Document extract: Begin
Abstract

Abstract Background Cardiac fibrosis is a key antecedent to many types of cardiac dysfunction including heart failure. Physiological factors leading to cardiac fibrosis have been recognized for decades. However, the specific cellular and molecular mediators that drive cardiac fibrosis, and the relative impact of disparate cell populations on cardiac fibrosis, remain unclear. Methods We developed a novel cardiac single-cell transcriptomics strategy to characterize the cardiac cellulome—the network of cells that forms the heart. This method was utilized to profile the cardiac cellular ecosystem in response to two weeks of continuous administration of Angiotensin II, a pro-fibrotic stimulus which drives pathological cardiac remodeling. Results This analysis uncovered multiple cell populations contributing to pathological remodeling of the extracellular matrix of the heart. Two phenotypically distinct fibroblast populations emerged after induction of tissue stress to promote fibrosis in the absence of smooth muscle actin-expressing myofibroblasts, a key pro-fibrotic cell population. Further, the cellular responses to Angiotensin II and the relative abundance of fibrogenic cells were sexually dimorphic. Conclusions These results offer a valuable resource for exploring the cardiac cellular landscape in health and after chronic cardiovascular stress. These data provide insights into the cellular and molecular mechanisms that promote pathological remodeling of the mammalian heart, highlighting early transcriptional changes which precede chronic cardiac fibrosis.
Document extract: End
Data extracts: Begin
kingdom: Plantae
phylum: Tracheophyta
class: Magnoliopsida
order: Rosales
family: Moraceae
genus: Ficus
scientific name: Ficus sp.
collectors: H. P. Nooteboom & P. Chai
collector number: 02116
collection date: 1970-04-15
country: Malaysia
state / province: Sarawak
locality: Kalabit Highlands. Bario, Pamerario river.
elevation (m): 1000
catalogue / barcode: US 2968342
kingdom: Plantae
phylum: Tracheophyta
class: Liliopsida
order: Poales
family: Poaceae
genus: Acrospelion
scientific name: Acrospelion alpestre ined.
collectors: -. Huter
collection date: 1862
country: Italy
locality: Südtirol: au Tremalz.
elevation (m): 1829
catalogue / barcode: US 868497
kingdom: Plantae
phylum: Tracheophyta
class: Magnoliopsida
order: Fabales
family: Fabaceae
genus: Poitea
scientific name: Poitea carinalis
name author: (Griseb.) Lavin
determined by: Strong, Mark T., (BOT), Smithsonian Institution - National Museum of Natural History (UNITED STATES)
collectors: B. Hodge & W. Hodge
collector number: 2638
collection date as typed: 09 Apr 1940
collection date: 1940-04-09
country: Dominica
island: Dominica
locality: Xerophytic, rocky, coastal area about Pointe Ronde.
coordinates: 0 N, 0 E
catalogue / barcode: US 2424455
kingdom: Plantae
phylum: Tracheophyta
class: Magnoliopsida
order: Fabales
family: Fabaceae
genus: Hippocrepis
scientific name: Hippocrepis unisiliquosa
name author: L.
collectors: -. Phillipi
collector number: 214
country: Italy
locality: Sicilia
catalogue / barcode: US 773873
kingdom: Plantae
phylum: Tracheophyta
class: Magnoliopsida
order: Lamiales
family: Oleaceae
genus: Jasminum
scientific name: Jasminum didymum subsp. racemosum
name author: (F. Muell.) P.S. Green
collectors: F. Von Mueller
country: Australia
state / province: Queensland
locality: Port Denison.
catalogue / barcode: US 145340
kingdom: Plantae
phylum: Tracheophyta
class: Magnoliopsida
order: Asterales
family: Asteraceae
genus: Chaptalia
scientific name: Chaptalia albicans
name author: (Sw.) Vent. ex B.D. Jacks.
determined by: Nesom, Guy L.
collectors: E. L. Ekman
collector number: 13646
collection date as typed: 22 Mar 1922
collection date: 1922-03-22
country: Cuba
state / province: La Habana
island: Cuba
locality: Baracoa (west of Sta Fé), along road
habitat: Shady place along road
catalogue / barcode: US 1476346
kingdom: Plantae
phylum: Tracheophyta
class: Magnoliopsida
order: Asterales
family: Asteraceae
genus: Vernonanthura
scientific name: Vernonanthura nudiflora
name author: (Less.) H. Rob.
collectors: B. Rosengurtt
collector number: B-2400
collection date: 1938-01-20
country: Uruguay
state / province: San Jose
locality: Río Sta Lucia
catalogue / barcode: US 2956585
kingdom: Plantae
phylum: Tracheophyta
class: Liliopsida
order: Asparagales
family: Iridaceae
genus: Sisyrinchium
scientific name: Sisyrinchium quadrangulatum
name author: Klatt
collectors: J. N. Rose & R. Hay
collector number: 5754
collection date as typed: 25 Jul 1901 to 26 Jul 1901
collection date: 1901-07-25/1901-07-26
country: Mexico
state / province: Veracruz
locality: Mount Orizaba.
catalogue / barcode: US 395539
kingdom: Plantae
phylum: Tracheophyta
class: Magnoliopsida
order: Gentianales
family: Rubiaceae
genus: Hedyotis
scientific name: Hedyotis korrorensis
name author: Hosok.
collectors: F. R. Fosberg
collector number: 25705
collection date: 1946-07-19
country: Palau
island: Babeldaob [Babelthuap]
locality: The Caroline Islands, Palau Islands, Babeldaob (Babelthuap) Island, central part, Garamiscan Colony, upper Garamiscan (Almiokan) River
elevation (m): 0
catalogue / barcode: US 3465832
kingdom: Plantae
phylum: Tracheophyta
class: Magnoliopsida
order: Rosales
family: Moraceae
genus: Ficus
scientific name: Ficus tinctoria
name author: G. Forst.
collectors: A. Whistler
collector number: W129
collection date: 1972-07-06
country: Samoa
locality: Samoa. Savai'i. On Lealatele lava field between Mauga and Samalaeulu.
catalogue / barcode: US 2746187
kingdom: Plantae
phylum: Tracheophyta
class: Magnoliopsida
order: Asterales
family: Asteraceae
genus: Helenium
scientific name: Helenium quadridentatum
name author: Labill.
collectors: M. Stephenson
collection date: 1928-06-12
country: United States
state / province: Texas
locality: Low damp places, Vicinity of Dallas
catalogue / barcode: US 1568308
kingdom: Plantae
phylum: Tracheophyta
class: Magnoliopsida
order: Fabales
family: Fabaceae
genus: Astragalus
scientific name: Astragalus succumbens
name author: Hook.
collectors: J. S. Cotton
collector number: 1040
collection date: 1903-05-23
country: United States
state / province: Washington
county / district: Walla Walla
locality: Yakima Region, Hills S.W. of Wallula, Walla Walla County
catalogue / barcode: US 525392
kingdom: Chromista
Data extracts: End
● About this exercise: In the cardiac fibrosis abstract, which pro-fibrotic stimulus was given continuously for two weeks?

● Response: Angiotensin II